> [Exercise directions]
From the first line to the last, output the records exactly and drop any images.

[Records supplied Boundary: Start]

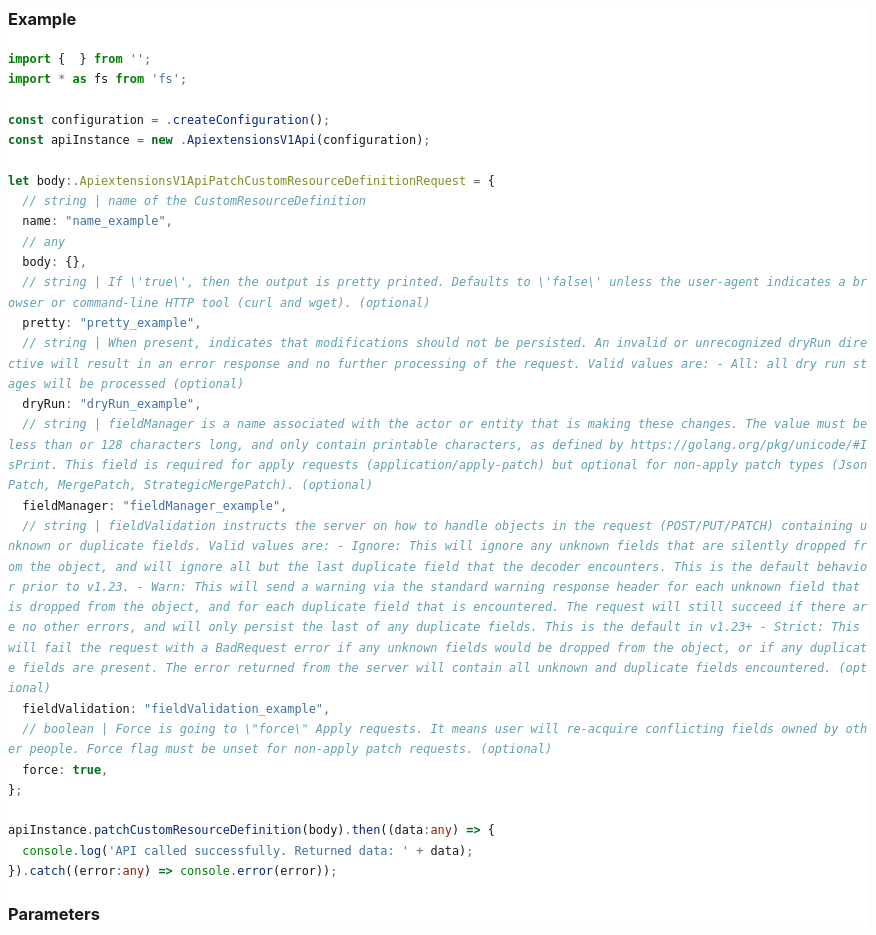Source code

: ### Example


```typescript
import {  } from '';
import * as fs from 'fs';

const configuration = .createConfiguration();
const apiInstance = new .ApiextensionsV1Api(configuration);

let body:.ApiextensionsV1ApiPatchCustomResourceDefinitionRequest = {
  // string | name of the CustomResourceDefinition
  name: "name_example",
  // any
  body: {},
  // string | If \'true\', then the output is pretty printed. Defaults to \'false\' unless the user-agent indicates a browser or command-line HTTP tool (curl and wget). (optional)
  pretty: "pretty_example",
  // string | When present, indicates that modifications should not be persisted. An invalid or unrecognized dryRun directive will result in an error response and no further processing of the request. Valid values are: - All: all dry run stages will be processed (optional)
  dryRun: "dryRun_example",
  // string | fieldManager is a name associated with the actor or entity that is making these changes. The value must be less than or 128 characters long, and only contain printable characters, as defined by https://golang.org/pkg/unicode/#IsPrint. This field is required for apply requests (application/apply-patch) but optional for non-apply patch types (JsonPatch, MergePatch, StrategicMergePatch). (optional)
  fieldManager: "fieldManager_example",
  // string | fieldValidation instructs the server on how to handle objects in the request (POST/PUT/PATCH) containing unknown or duplicate fields. Valid values are: - Ignore: This will ignore any unknown fields that are silently dropped from the object, and will ignore all but the last duplicate field that the decoder encounters. This is the default behavior prior to v1.23. - Warn: This will send a warning via the standard warning response header for each unknown field that is dropped from the object, and for each duplicate field that is encountered. The request will still succeed if there are no other errors, and will only persist the last of any duplicate fields. This is the default in v1.23+ - Strict: This will fail the request with a BadRequest error if any unknown fields would be dropped from the object, or if any duplicate fields are present. The error returned from the server will contain all unknown and duplicate fields encountered. (optional)
  fieldValidation: "fieldValidation_example",
  // boolean | Force is going to \"force\" Apply requests. It means user will re-acquire conflicting fields owned by other people. Force flag must be unset for non-apply patch requests. (optional)
  force: true,
};

apiInstance.patchCustomResourceDefinition(body).then((data:any) => {
  console.log('API called successfully. Returned data: ' + data);
}).catch((error:any) => console.error(error));
```


### Parameters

[Records supplied Boundary: End]

> [Reply to the task]
Source code

: ### Example


```typescript
import {  } from '';
import * as fs from 'fs';

const configuration = .createConfiguration();
const apiInstance = new .ApiextensionsV1Api(configuration);

let body:.ApiextensionsV1ApiPatchCustomResourceDefinitionRequest = {
  // string | name of the CustomResourceDefinition
  name: "name_example",
  // any
  body: {},
  // string | If \'true\', then the output is pretty printed. Defaults to \'false\' unless the user-agent indicates a browser or command-line HTTP tool (curl and wget). (optional)
  pretty: "pretty_example",
  // string | When present, indicates that modifications should not be persisted. An invalid or unrecognized dryRun directive will result in an error response and no further processing of the request. Valid values are: - All: all dry run stages will be processed (optional)
  dryRun: "dryRun_example",
  // string | fieldManager is a name associated with the actor or entity that is making these changes. The value must be less than or 128 characters long, and only contain printable characters, as defined by https://golang.org/pkg/unicode/#IsPrint. This field is required for apply requests (application/apply-patch) but optional for non-apply patch types (JsonPatch, MergePatch, StrategicMergePatch). (optional)
  fieldManager: "fieldManager_example",
  // string | fieldValidation instructs the server on how to handle objects in the request (POST/PUT/PATCH) containing unknown or duplicate fields. Valid values are: - Ignore: This will ignore any unknown fields that are silently dropped from the object, and will ignore all but the last duplicate field that the decoder encounters. This is the default behavior prior to v1.23. - Warn: This will send a warning via the standard warning response header for each unknown field that is dropped from the object, and for each duplicate field that is encountered. The request will still succeed if there are no other errors, and will only persist the last of any duplicate fields. This is the default in v1.23+ - Strict: This will fail the request with a BadRequest error if any unknown fields would be dropped from the object, or if any duplicate fields are present. The error returned from the server will contain all unknown and duplicate fields encountered. (optional)
  fieldValidation: "fieldValidation_example",
  // boolean | Force is going to \"force\" Apply requests. It means user will re-acquire conflicting fields owned by other people. Force flag must be unset for non-apply patch requests. (optional)
  force: true,
};

apiInstance.patchCustomResourceDefinition(body).then((data:any) => {
  console.log('API called successfully. Returned data: ' + data);
}).catch((error:any) => console.error(error));
```


### Parameters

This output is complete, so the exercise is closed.